The surname of ABOTT was a baptismal name 'the son of Abraham', a favourite font name during the 13th Century. The name was also an official name 'the abbot' the holder of such an office. Early records of the name mention Alfwoldus Abot, 1117, County Norfolk. Walter Abbott was recorded in the year 1200, in the City of London. Henry Abbod, of the County of Oxford was documented in the year 1273. Marageta Abbot of Yorkshire was listed in the Yorkshire Poll Tax of 1379. Edward Sanders and Ann Abbitt were married at St. Antholin, London in 1720. The name was derived from the Old English ABBOD - abbot. The names introduced into Britain by the Normans during and in the wake of the Invasion of 1066, are nearly all territorial in origin. The followers of William the Conqueror were a pretty mixed lot, and while some of them brought the names of their castles and villages in Normandy with them, many were adventurers of different nationalities attached to William's standard by the hope of plunder, and possessing no family or territorial names of their own. Those of them who acquired lands in England were called by their manors, while others took the name of the offices they held or the military titles given to them, and sometimes, a younger son of a Norman landowner, on receiving a grant of land in his new home dropped his paternal name and adopted that of his newly acquired property.

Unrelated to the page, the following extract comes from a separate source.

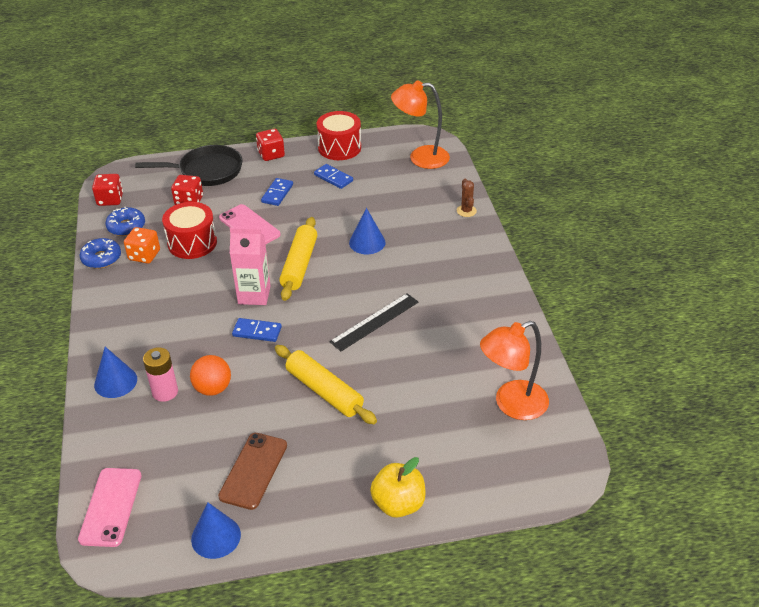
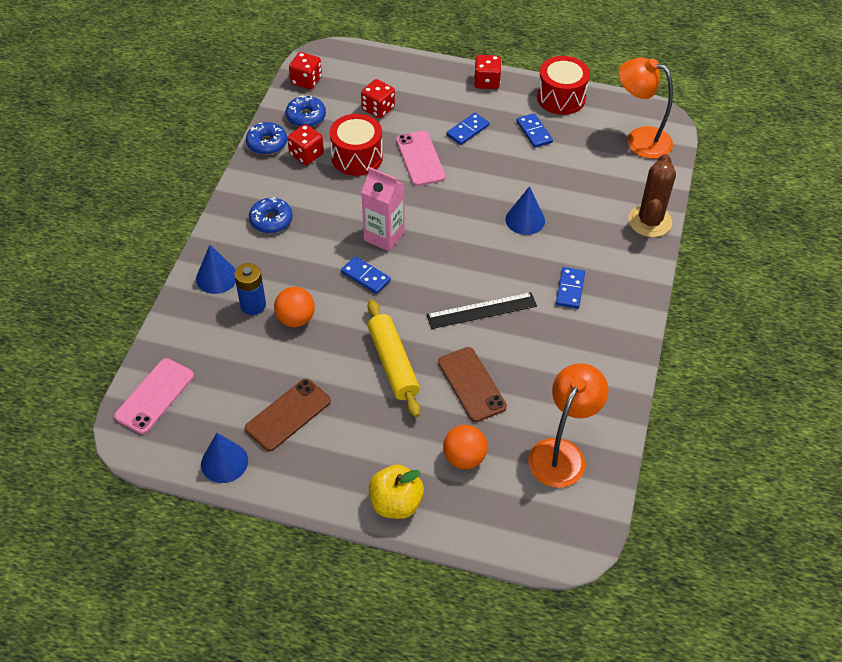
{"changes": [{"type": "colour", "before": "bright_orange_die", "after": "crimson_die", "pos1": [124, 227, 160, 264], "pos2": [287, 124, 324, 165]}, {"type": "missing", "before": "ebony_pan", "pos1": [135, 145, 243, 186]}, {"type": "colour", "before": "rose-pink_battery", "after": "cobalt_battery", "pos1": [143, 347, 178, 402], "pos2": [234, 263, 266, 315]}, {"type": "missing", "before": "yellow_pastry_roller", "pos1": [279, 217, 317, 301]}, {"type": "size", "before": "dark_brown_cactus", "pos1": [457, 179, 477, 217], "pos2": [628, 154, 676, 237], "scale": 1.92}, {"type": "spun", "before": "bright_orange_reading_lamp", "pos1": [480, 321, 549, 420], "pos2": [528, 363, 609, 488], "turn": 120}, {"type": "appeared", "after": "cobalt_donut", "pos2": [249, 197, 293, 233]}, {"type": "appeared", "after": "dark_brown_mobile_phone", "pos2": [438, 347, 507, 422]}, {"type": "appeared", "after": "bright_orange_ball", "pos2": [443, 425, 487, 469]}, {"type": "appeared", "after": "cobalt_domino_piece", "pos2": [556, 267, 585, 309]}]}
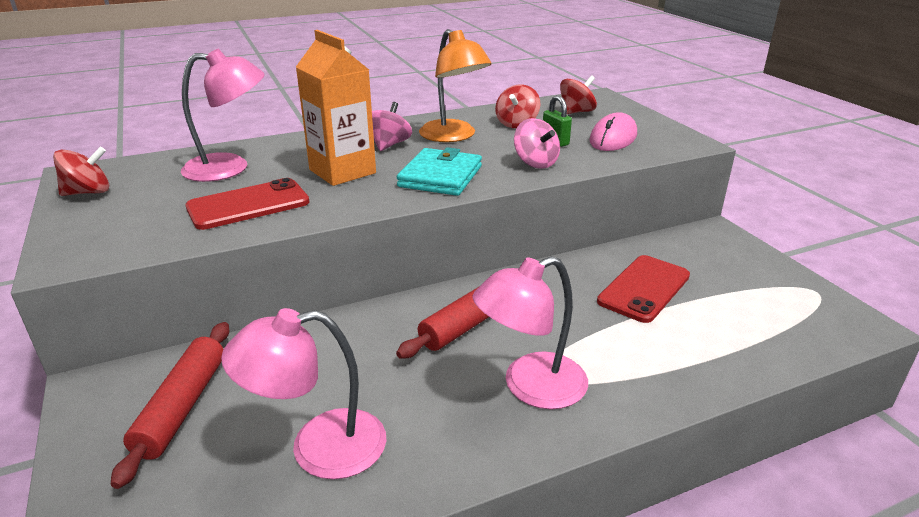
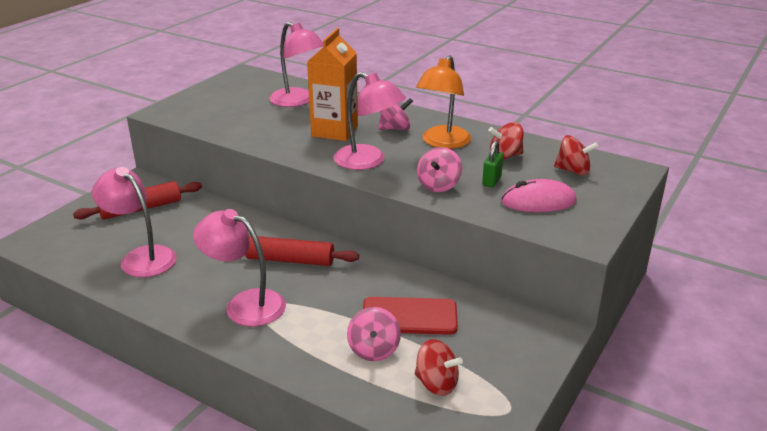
{"changes": [{"type": "relocated", "before": "crimson_spinning_top", "pos1": [53, 147, 109, 196], "pos2": [415, 339, 463, 396]}, {"type": "missing", "before": "crimson_mobile_phone", "pos1": [185, 178, 309, 230]}, {"type": "exchanged", "before": "aqua_card_wallet", "after": "rose-pink_reading_lamp", "pos1": [397, 147, 482, 196], "pos2": [334, 72, 406, 170]}, {"type": "appeared", "after": "rose-pink_spinning_top", "pos2": [347, 307, 401, 361]}]}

At first the coat of arms was a practical matter, which served a function on the battlefield and in tournaments. With his helmet covering his face, and armour encasing the knight from head to foot, the only means of identification for his followers, was the insignia painted on his shield and embroidered on his surcoat, the flowing and draped garment worn over the armour.
The associated arms are recorded in Sir Bernard Burkes General Armory. Ulster King of Arms in 1884.